◆ Atividade a ◆
Nas entradas, renomeie "диалоговом окне" para "окне" no trecho que começa na linha que contém "команду **Создать новую политику**." e termina na linha que contém "нажмите кнопку **Далее**.". Apresente apenas essas linhas, sem alterar mais nada.

◆ Texto fornecido ◆

- - -

2. A recusa da contracepção e do planeamento familiar. É conhecido que a encíclica que regula esta posição oficial da Igreja, a Humanae Vitae (1968), foi publicada pelo Papa Paulo VI sob forte pressão da Cúria Romana contra a opinião de outros sectores da católicos, incluindo casais. O resultado está à vista: a aceitação exclusiva dos métodos "naturais" de planeamento familiar e a recusa do preservativo ou da pílula são um dos motivos mais fortes para que muitos católicos se afastem da Igreja. Hoje, não faz sentido continuar a investir contra esses moinhos de vento, questão de pormenor no tema mais vasto e esse sim fundamental que é o modo de viver a relação com o outro, a sexualidade e a felicidade. O planeamento familiar não é um problema do método que se utiliza, mas uma questão de como se educa para a maternidade e a paternidade responsáveis. Na prática, aliás, sabe-se que muitos católicos não ligam ao que a doutrina diz nesta matéria e que muitos agentes da Igreja - padres, bispos, mesmo cardeais - não lhe dão em privado a importância que afirmam em público.
3. No aborto, há dramas sérios que as pessoas vivem, situações que só cada um, perante a sua consciência (perante Deus, para os crentes), pode avaliar. Em 1994, o Papa João Paulo II beatificou a italiana Gianna Beretta Molla que, em 1962, decidiu levar até ao fim uma gravidez de risco, sabendo que podia morrer e deixar viúvo o marido (que a apoiou) e órfãos os outros três filhos que já tinha. Uma decisão difícil e legítima. Uma mulher que decidisse abortar para não morrer e poder, assim, acompanhar marido e filhos, não deveria merecer o mesmo respeito da parte de quem anuncia, como se diz, o evangelho da misericórdia? (Para o padre João Seabra, como disse na RTP2, a questão mais importante é insistir no "pecado mortal". Ideias infelizes como esta é que continuam a afastar as pessoas do centro da mensagem cristã.)

- - -

◆ Entradas de dados ◆

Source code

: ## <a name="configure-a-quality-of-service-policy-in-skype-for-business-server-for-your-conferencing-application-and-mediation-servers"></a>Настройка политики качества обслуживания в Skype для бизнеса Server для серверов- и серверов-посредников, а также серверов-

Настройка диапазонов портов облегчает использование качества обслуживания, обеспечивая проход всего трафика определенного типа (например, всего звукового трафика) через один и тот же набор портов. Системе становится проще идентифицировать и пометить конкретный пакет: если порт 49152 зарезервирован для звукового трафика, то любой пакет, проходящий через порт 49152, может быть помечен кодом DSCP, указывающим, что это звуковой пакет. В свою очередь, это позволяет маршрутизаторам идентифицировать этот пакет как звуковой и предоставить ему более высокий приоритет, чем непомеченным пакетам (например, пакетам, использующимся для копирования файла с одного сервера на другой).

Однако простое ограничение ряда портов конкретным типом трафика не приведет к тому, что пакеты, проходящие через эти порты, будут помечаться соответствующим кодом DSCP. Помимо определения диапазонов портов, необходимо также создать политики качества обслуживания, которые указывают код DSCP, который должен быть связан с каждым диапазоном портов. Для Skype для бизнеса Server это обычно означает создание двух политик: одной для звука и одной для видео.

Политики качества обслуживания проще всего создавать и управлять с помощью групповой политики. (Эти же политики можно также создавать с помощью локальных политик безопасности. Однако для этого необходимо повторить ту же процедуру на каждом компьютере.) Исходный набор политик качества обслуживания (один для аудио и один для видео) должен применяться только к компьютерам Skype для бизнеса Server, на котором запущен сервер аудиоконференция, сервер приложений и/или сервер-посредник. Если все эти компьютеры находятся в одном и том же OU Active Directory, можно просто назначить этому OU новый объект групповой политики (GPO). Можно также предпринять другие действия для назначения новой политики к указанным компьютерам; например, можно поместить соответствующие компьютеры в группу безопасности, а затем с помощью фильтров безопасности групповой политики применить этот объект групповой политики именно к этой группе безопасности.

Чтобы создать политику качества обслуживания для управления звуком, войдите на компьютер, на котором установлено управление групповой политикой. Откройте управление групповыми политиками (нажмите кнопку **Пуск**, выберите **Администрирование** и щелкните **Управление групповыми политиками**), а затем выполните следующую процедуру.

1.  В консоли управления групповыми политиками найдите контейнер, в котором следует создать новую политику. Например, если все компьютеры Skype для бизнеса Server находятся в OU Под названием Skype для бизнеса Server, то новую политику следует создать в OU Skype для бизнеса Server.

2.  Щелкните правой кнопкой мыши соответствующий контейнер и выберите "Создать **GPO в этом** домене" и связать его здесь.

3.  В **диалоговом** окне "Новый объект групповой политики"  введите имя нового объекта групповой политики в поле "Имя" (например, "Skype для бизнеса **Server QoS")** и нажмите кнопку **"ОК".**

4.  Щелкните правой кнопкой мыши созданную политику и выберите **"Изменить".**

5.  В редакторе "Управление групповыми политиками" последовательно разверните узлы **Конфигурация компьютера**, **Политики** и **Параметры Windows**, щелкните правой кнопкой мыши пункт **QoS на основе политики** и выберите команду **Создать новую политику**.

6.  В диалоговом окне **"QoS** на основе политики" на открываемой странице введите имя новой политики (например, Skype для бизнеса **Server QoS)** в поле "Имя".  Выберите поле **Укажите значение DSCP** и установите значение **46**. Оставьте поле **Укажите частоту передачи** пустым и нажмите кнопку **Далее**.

- - -

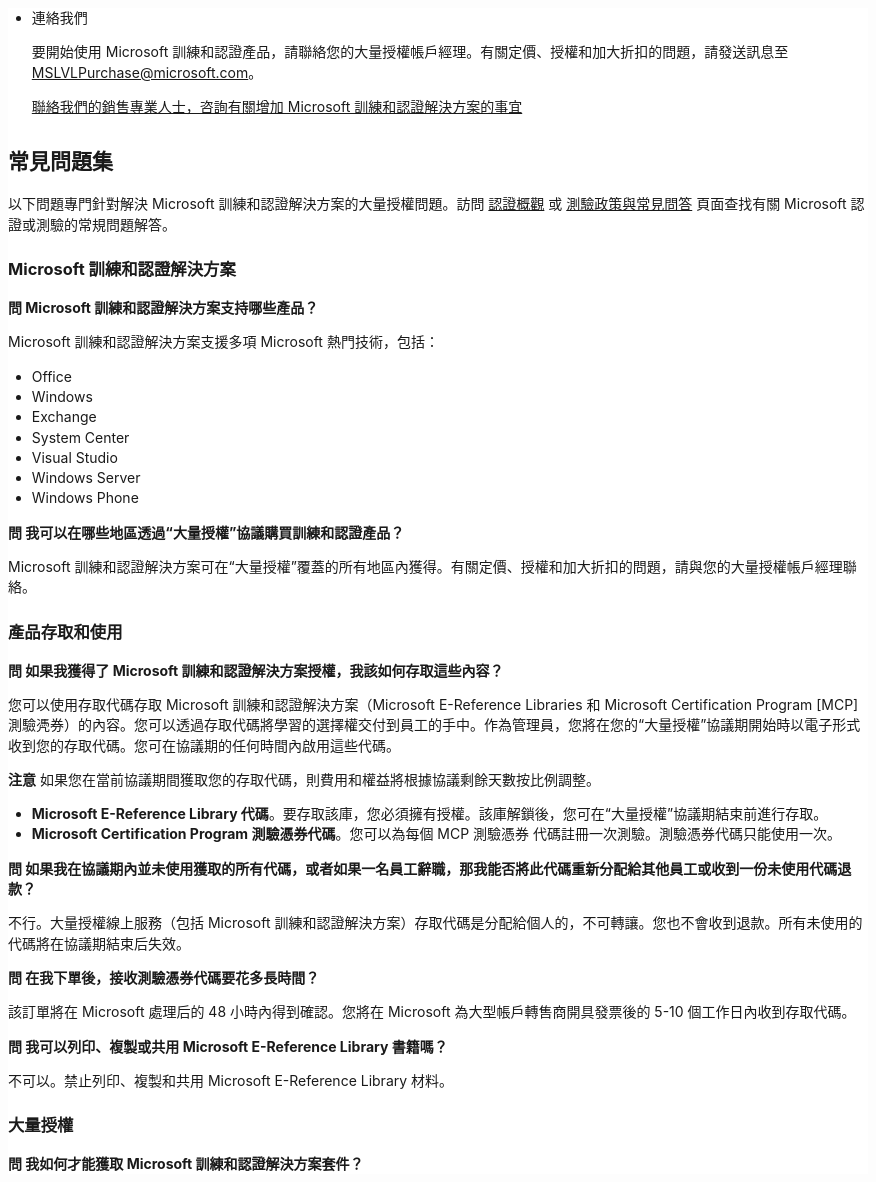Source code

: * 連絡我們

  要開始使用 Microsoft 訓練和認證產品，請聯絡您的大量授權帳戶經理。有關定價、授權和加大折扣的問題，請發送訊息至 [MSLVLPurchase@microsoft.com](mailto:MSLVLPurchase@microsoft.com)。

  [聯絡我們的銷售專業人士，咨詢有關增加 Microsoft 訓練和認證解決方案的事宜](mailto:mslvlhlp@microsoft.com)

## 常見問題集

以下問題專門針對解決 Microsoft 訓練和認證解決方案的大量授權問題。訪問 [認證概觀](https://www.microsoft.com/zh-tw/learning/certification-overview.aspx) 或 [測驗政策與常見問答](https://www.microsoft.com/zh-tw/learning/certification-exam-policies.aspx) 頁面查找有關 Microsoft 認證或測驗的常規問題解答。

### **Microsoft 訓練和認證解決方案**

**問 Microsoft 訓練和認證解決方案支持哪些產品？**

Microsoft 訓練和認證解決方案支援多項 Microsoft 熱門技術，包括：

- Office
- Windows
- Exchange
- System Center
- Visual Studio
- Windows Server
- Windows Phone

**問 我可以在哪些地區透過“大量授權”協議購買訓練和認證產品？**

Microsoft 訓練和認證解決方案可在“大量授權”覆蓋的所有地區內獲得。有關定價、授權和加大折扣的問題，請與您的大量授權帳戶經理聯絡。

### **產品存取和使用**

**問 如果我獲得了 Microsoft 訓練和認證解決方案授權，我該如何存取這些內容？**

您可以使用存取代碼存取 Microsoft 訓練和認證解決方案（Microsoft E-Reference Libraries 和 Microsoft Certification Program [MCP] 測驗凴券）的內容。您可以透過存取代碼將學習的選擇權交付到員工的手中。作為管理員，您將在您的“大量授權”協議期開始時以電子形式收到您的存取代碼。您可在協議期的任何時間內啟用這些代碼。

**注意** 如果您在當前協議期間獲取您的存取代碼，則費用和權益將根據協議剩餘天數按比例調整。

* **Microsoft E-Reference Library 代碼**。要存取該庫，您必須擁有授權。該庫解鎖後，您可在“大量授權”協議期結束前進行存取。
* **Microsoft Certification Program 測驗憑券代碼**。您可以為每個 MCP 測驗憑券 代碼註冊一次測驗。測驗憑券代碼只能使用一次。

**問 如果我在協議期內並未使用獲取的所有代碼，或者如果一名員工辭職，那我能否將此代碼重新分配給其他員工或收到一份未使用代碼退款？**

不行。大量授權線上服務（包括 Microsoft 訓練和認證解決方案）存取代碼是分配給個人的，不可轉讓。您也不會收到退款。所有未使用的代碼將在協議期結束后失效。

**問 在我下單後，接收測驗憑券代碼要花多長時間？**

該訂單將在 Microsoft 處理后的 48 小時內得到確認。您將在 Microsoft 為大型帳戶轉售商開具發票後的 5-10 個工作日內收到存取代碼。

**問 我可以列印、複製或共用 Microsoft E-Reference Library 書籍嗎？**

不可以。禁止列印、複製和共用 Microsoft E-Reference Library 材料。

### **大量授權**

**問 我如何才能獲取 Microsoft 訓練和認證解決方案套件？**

- - -

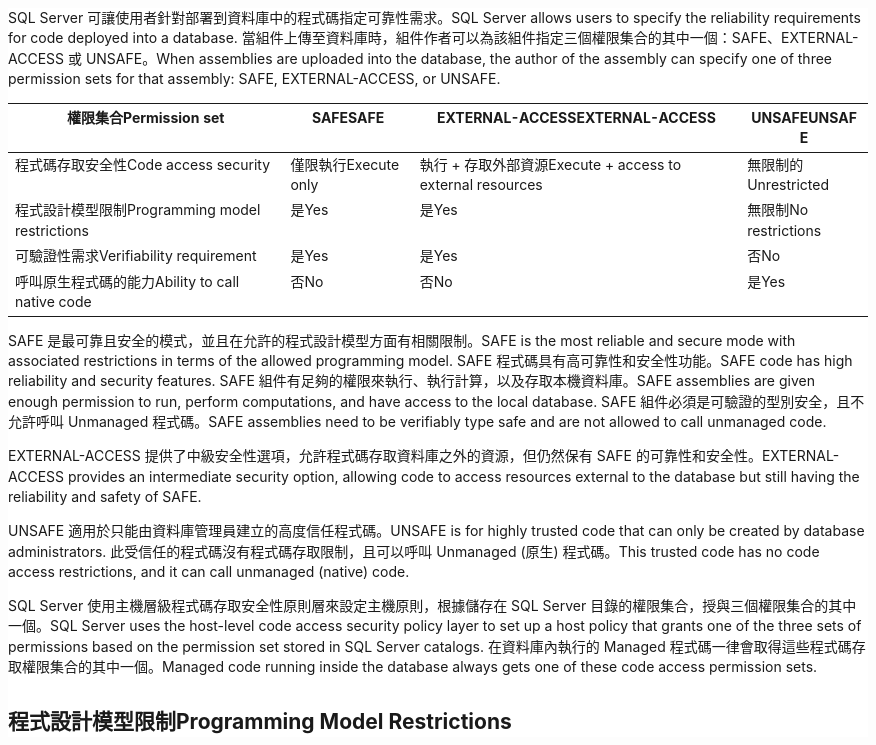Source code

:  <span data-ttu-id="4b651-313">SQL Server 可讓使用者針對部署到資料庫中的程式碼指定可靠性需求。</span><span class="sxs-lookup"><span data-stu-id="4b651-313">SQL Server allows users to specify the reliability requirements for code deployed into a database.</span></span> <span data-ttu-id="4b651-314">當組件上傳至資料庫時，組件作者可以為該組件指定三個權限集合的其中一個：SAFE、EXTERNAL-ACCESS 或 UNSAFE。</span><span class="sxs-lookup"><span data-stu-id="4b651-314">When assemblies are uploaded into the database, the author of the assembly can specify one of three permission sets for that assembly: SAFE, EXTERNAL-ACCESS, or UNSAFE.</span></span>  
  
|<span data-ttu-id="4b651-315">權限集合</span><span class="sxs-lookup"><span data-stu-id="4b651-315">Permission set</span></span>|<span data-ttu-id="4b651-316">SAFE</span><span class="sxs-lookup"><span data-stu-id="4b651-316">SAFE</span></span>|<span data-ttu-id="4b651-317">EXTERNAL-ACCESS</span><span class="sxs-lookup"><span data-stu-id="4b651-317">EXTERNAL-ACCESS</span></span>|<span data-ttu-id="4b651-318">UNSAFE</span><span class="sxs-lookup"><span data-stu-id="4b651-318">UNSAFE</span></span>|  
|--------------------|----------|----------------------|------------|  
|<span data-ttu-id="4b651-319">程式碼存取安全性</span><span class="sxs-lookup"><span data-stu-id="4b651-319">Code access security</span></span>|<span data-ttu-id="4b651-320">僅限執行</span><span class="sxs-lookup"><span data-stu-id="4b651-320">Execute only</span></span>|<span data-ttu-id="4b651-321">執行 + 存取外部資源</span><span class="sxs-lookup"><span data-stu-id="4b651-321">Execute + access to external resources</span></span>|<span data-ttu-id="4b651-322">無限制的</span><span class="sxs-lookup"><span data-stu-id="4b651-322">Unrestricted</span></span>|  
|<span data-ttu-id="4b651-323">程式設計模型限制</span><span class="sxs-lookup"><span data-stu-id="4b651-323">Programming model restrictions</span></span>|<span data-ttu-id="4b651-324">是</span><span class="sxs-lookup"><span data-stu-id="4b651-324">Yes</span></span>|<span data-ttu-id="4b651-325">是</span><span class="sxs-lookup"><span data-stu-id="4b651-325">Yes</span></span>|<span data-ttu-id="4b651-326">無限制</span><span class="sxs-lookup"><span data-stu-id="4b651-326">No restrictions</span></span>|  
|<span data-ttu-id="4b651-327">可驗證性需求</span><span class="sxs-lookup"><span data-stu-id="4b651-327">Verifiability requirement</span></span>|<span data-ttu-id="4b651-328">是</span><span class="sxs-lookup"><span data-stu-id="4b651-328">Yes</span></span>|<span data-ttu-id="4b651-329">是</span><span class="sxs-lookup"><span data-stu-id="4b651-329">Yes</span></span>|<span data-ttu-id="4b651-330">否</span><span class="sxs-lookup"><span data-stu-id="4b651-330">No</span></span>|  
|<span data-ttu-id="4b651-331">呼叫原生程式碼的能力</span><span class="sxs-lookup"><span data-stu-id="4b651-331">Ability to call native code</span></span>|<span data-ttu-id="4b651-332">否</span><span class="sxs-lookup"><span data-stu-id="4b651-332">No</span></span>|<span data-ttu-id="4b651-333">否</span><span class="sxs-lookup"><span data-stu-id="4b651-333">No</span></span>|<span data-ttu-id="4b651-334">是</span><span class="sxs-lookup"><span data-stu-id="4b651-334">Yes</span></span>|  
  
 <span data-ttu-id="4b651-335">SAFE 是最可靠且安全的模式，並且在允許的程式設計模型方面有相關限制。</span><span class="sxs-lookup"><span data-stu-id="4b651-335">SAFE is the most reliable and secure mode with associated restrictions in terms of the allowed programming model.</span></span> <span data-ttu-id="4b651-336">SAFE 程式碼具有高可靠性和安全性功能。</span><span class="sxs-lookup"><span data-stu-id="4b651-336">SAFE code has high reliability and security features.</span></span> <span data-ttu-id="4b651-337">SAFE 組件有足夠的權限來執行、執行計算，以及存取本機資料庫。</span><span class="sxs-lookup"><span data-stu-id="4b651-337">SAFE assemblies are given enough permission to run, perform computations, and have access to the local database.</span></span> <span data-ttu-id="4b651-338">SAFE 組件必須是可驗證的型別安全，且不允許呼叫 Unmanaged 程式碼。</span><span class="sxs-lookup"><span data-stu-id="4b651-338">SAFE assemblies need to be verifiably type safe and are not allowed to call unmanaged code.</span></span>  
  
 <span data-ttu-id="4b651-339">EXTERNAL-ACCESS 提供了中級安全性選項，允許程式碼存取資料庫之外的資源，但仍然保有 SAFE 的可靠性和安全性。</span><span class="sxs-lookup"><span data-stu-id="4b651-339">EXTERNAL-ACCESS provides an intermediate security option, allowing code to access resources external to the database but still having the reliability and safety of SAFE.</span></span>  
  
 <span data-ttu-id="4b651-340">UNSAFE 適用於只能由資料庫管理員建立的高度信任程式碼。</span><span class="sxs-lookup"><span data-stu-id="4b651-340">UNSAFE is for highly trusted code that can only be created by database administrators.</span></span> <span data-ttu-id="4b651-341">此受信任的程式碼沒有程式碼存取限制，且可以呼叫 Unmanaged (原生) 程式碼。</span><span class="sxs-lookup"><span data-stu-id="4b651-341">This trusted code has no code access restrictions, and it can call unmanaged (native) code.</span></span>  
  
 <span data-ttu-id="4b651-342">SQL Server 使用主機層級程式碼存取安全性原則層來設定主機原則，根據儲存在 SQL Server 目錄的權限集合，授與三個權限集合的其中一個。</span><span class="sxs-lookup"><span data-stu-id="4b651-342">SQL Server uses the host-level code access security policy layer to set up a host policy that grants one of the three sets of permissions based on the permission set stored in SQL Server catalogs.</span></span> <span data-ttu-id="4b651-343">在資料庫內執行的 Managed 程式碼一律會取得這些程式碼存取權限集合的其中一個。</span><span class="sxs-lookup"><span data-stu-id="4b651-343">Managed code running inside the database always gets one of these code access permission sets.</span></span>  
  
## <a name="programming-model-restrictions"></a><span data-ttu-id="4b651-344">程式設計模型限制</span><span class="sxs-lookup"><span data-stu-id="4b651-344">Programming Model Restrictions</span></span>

- - -

◆ Atividade b ◆
Prossiga o texto sobre a posição da Igreja quanto à contracepção e ao aborto a partir do ponto em que ele termina.

◆ Resultado do exercício a ◆
5.  В редакторе "Управление групповыми политиками" последовательно разверните узлы **Конфигурация компьютера**, **Политики** и **Параметры Windows**, щелкните правой кнопкой мыши пункт **QoS на основе политики** и выберите команду **Создать новую политику**.

6.  В окне **"QoS** на основе политики" на открываемой странице введите имя новой политики (например, Skype для бизнеса **Server QoS)** в поле "Имя".  Выберите поле **Укажите значение DSCP** и установите значение **46**. Оставьте поле **Укажите частоту передачи** пустым и нажмите кнопку **Далее**.

◆ Resultado do exercício b ◆
Outros dramas sérios podem atravessar-se à consciência de cada mulher e de cada homem na questão do aborto. Mas enquanto não se entender que cada pessoa deve ter a consciência ("santuário do homem, no qual se encontra a sós com Deus", como diz o Concílio Vaticano II) no centro da decisão, a Igreja continuará a lutar sempre contra o mal menor, a reboque de leis e dos costumes.
4. O discurso católico poderia ter sido o da compreensão perante o drama do aborto (por exemplo, para com os casos previstos na lei em vigor desde 1984). Poderia, mesmo, ter sido o de exigir que a lei fosse cumprida de forma a evitar o recurso ao aborto clandestino - esse, um mal maior. Mas ele foi sempre o de se opor ao que viria a seguir. Por tudo isto, o discurso oficial católico perdeu - o oficial, porque na acção prática as coisas são (felizmente) diferentes em muitos casos.
5. A mesma preocupação com o início da vida deveria existir para a vida em processo. É que ela só é digna com possibilidade de cada um se poder realizar, com comida, casa e trabalho acessíveis a todos. É bom ver a Associação dos Empresários Católicos pronunciar-se "a favor da vida", como o fez no fim da campanha. Seria bom ver alguns dos nomes dessa associação recordarem-se desse compromisso na hora de fazer pressões para que as mulheres não engravidem, de decidir ordenados ou despedimentos.
Num âmbito diferente, dois aspectos merecem reflexão: a) outra razão que ajudou ao insucesso do "não" foi o silêncio mediático sobre o trabalho feito pelas associações criadas depois do referendo de 1998 e que têm uma acção meritória de apoio a grávidas, a mães adolescentes e a crianças. Muitos católicos estão empenhados nessas associações, várias delas nascidas à sombra de instituições da Igreja, mas isso é pouco divulgado e conhecido; b) Em 1984, quando a primeira lei sobre o aborto foi aprovada no Parlamento, o objectivo era o de acabar com o aborto clandestino. Oxalá que o país seja capaz, agora, de resolver o problema. Para que, daqui a mais 10 anos, não se esteja a votar num novo referendo.
P.S. - Será lamentável se o PS não legislar para haver uma consulta de aconselhamento e apoio às grávidas; não foi isso que destacados membros do partido andaram a prometer e o próprio primeiro-ministro garantiu na noite de domingo?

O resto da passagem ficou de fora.